Now, we are in chapter 42. Job’s repentance is complete. He not only understands his insignificance, but also God’s role for evil and His power over it.
I know that You can do all things and that no purpose of Yours can be thwarted(Job 42:2).
Here, Job acknowledges that he understands God has a purpose for suffering. It is interesting to note that God does not divulge exactly what this purpose is. He simply refers to having a purpose in mind in Job 38:2 (“Who is this that darkens counsel By words without knowledge”) and Job 41:11 (“Who has [j]given to Me that I should repay him? Whatever is under the whole heaven is Mine”).
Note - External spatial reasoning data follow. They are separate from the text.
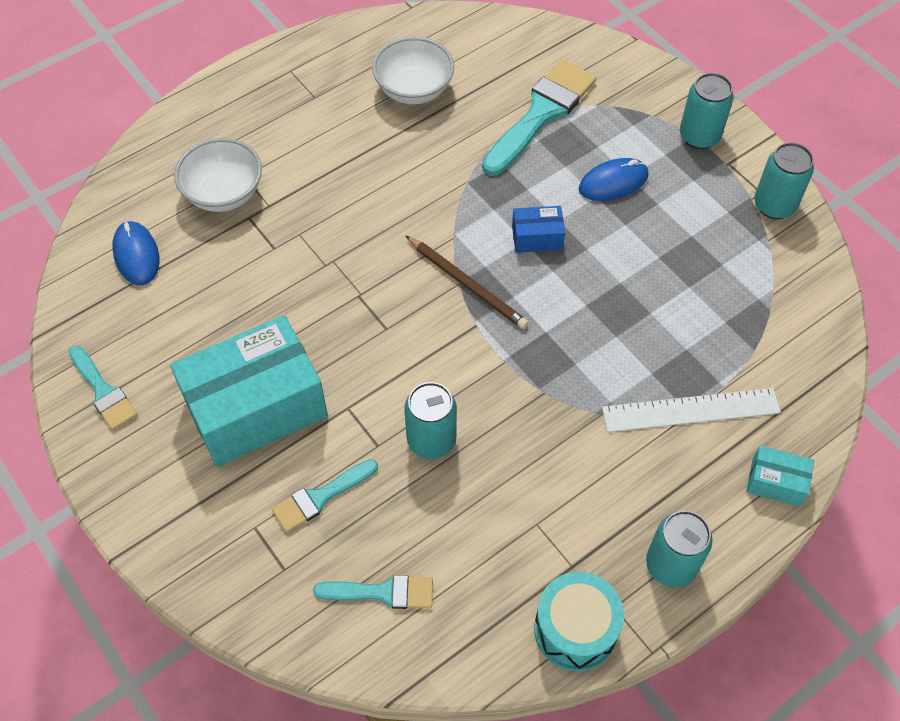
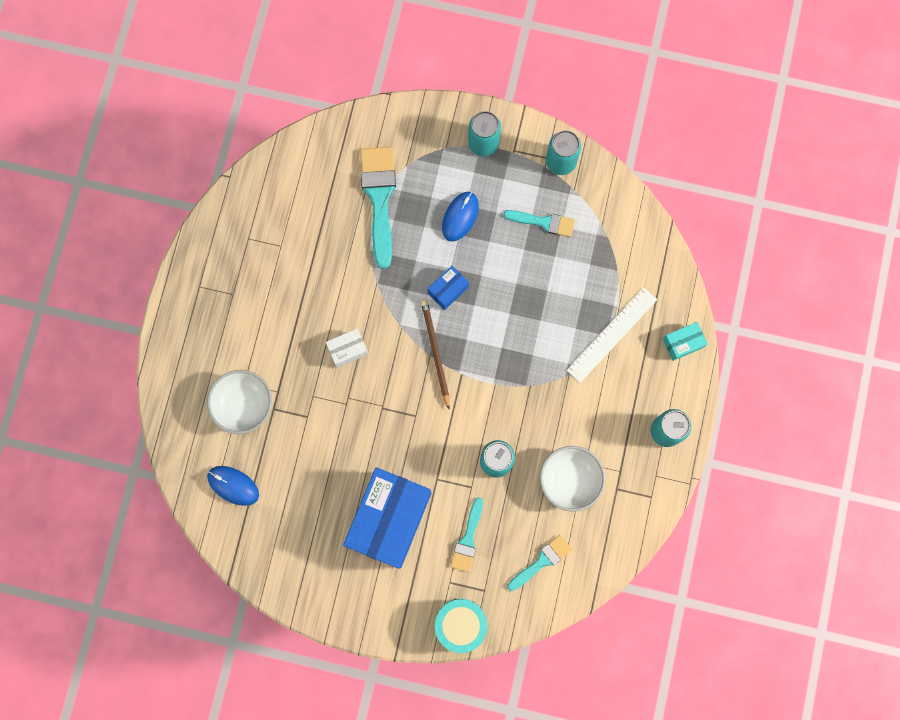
camera: 40 degrees left, 20 degrees up
(103, 391) = (299, 578): turquoise brush -> turquoise brush (543, 222)
(256, 408) = (389, 519): turquoise box -> blue box
(377, 218) = (348, 350): none -> white box
(414, 89) = (288, 241): white bowl -> white bowl (570, 480)
(467, 284) = (435, 352): brown pencil -> brown pencil turned 105 degrees counterclockwise
(575, 629) = (646, 502): turquoise drum -> turquoise drum (460, 624)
After going into some detail about His role in making the demons and His sovereignty over them, Job was content in accepting that God is aware of suffering and has a purpose behind it. Further, the choice of wording in “no purpose of yours can be thwarted” adds another element. It is an admission of God’s complete sovereignty.
This is in contradistinction to the past where Job said, “As God lives, who has taken away my right” (Job 27:2). Now, Job has totally resigned his “right” and now acknowledges God’s.
Nebuchadnezzar, when God rescinded his reason and turned him into a beast, once his reason returned summed it up like so:
All the inhabitants of the earth are accounted as nothing,
But He does according to His will in the host of heaven
And among the inhabitants of earth;
And no one can ward off His hand
Or say to Him, ‘What have You done’ (Dan 4:35)?
Indeed God’s purposes cannot be thwarted and His hand cannot be warded off. He glorifies His own name and works out righteousness in His way, which is superior to ours, because He is the greatest of all possible beings and has devised righteousness. For this reason we cannot say, “What have You done in allowing me to suffer?”
‘Who is this that hides counsel without knowledge?’ Therefore I have declared that which I did not understand, things too wonderful for me, which I did not know” (Job 42:3).
By quoting God in Job 38:2, Job acknowledges now he understands what He is getting at. He follows this up with a further acknowledgement of God’s hidden counsel being superior to his. It is too wonderful to understand and not something man is privy to.
‘Hear, now, and I will speak; I will ask You, and You instruct me,’ I have heard of You by the hearing of the ear; But now my eye sees You (Job 42:4-5).
By quoting Job 38:3 and Job 40:7 in God’s speech, Job acknowledges that he understands that in God alone there is truth. Truth cannot be found in our own speculations. Accepting God’s revelation prevents our own deception by the hands of Satan who uses suffering to encourage us to doubt the righteousness of God. Satan tried to do this with Job. God’s revelation is what turned him around.
Job’s point is pretty simple. He heard of God and was faithful to Him, but never actually heard from God, let alone seen Him. Theophanies are not common, so we may not enjoy, as Job did, such a personal encounter with God in this world. However, in some ways, we have a much greater opportunity to hear Him today.